Outside help sought
The Solomon Islands yesterday issued an invitation to an Australian-led intervention force to occupy the main island of Guadalcanal to restore law and order after four years of civil war. New Zealand and Fiji are also expected to join the roughly 2,000-strong force of police and military personal mounting the first wave around July 24. An advance police and military team are already in the capital Honiara. It will be the biggest military engagement by outside forces in the region since 1980 when Papua New Guinea sent its military to newly independent Vanuatu to crush a rebellion.
■ Hong Kong
Bus plunges off bridge
A double-decker bus collided with a truck and plunged off a bridge early yesterday, killing 22 people and injuring 20, according to officials and local news reports. Some people were thrown out of the bus and others were trapped inside as it fell more than 15m and landed on a rural hillside, fire commander Wong Sai-chuen told reporters at the scene. Rescue crews tied injured passengers onto stretchers, then formed a human chain and used ropes to pull them off the slope. Firefighters later lifted the wreckage and said no one had been trapped beneath it.
Gum makes comeback
People will soon be allowed to buy long-banned chewing gum -- but only from pharmacies -- the government said yesterday. Pharmacists will be able to sell without prescription gum that aids "dental and oral hygiene," the Trade and Industry Ministry said in a statement released. The government will allow the sale of Orbit and Orbit White, both made by Chicago-based Wrigley, the world's largest gum maker, the Trade and Industry Ministry said in a statement. A Trade and Industry Ministry spokeswoman said on condition of anonymity that other gum makers would also be allowed to enter Singapore's market of 4 million people. The decision stems from a recently signed free-trade agreement between the US and Singapore, and follows lobbying from the US Congress and American gum makers.
■ New Zealand
Train driver kills girlfriend
A train driver unknowingly killed his live-in girlfriend when his locomotive hit her car at a crossing, news reports said yesterday. The driver of the freight train was grief stricken when he discovered that the 44-year-old woman he lived with was the victim of the accident at Eltham, 56km from New Plymouth on the west coast of the North Island, police said. Police sergeant Shaun Keenan told the Daily News, "There's no suggestion of foul play. The accident's being treated as a tragedy." Another officer said that warning bells and lights were operating at the crossing, which has no barrier arms, at the time of the accident on Wednesday afternoon. The names of the pair were not disclosed.

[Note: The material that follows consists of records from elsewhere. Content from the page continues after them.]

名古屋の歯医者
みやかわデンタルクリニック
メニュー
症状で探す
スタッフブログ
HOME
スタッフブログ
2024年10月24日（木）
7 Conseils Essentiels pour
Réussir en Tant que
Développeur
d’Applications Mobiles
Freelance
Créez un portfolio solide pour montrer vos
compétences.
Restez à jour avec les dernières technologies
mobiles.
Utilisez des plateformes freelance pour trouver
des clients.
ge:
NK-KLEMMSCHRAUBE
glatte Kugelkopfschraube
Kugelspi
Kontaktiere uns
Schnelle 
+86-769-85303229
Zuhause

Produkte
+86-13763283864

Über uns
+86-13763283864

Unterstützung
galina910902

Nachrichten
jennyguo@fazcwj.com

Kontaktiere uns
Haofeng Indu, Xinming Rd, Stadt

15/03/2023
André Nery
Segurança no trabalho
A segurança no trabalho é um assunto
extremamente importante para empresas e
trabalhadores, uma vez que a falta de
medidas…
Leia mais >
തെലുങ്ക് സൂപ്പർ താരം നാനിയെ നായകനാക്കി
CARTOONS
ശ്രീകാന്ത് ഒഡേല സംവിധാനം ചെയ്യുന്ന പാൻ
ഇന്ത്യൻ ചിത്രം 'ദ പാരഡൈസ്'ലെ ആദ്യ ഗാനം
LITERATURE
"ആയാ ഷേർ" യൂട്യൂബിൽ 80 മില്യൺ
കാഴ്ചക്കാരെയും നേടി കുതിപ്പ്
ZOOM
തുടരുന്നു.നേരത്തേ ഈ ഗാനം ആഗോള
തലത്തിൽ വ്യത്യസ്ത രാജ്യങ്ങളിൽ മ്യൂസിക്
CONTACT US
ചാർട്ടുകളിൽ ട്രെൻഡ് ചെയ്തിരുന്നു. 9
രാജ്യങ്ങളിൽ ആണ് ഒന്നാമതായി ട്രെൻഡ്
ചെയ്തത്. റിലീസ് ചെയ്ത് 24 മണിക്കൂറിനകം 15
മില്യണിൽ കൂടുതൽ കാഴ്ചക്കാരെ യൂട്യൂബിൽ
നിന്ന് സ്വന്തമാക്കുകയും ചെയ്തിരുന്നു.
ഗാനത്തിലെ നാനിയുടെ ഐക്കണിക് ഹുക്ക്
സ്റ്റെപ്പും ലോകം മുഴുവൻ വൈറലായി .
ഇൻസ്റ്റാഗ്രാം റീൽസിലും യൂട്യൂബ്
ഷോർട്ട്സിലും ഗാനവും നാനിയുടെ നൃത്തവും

Flooding toll rises to 298
The death toll from massive flooding in China has risen to 298, with up to 100 million people affected by swelling rivers and torrential rains, the International Red Cross said yesterday. So far 209,000 people have been made homeless. Despite rising flood waters in the north central Huai River basin in the provinces of Anhui, Jiangsu and Henan, the death toll from weeks of downpours has so far been largely confined to south central China.
Twins' bodies in Tehran
The bodies of Iranian twins Laleh and Ladan Bijani, whose bid to lead separate lives after 29 years joined at the head ended in death in a Singapore operating theatre, returned to the Iranian capital yesterday. Around 100 people were at Tehran's Mehrabad airport to watch the two coffins taken from an Emirates plane, put into an ambulance and whisked away to a local morgue.